Task objective: Where does the word "services" appear in the data? Copy every line that holds it.

Data excerpts
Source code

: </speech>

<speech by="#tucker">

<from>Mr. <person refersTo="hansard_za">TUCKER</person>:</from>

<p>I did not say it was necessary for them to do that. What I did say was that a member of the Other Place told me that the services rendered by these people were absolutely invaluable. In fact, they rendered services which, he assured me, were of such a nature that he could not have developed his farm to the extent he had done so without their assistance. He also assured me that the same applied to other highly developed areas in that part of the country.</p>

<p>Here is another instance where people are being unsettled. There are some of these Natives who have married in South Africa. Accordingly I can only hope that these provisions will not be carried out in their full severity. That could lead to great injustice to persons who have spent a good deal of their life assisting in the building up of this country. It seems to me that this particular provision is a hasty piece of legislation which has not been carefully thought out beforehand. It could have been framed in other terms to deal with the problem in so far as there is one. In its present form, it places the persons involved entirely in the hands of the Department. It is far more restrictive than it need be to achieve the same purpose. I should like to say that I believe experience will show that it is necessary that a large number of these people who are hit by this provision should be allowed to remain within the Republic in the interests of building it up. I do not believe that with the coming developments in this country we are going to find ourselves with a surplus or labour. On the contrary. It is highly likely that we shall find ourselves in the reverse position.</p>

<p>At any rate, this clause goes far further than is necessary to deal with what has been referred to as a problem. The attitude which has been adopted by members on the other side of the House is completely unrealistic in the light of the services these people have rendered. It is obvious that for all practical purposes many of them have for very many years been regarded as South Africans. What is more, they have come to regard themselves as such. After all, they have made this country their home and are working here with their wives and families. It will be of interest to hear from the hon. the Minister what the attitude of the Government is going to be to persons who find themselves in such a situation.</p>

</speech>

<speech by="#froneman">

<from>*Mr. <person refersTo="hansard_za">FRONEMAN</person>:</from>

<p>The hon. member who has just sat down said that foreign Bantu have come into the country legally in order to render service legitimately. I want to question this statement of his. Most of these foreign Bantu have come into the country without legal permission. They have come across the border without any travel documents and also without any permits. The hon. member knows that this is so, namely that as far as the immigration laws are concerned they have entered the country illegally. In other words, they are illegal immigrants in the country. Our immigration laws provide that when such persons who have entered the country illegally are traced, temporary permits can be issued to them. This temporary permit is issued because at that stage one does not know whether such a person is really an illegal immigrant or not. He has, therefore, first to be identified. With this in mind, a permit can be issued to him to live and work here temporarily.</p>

Output:
<p>I did not say it was necessary for them to do that. What I did say was that a member of the Other Place told me that the services rendered by these people were absolutely invaluable. In fact, they rendered services which, he assured me, were of such a nature that he could not have developed his farm to the extent he had done so without their assistance. He also assured me that the same applied to other highly developed areas in that part of the country.</p>
<p>At any rate, this clause goes far further than is necessary to deal with what has been referred to as a problem. The attitude which has been adopted by members on the other side of the House is completely unrealistic in the light of the services these people have rendered. It is obvious that for all practical purposes many of them have for very many years been regarded as South Africans. What is more, they have come to regard themselves as such. After all, they have made this country their home and are working here with their wives and families. It will be of interest to hear from the hon. the Minister what the attitude of the Government is going to be to persons who find themselves in such a situation.</p>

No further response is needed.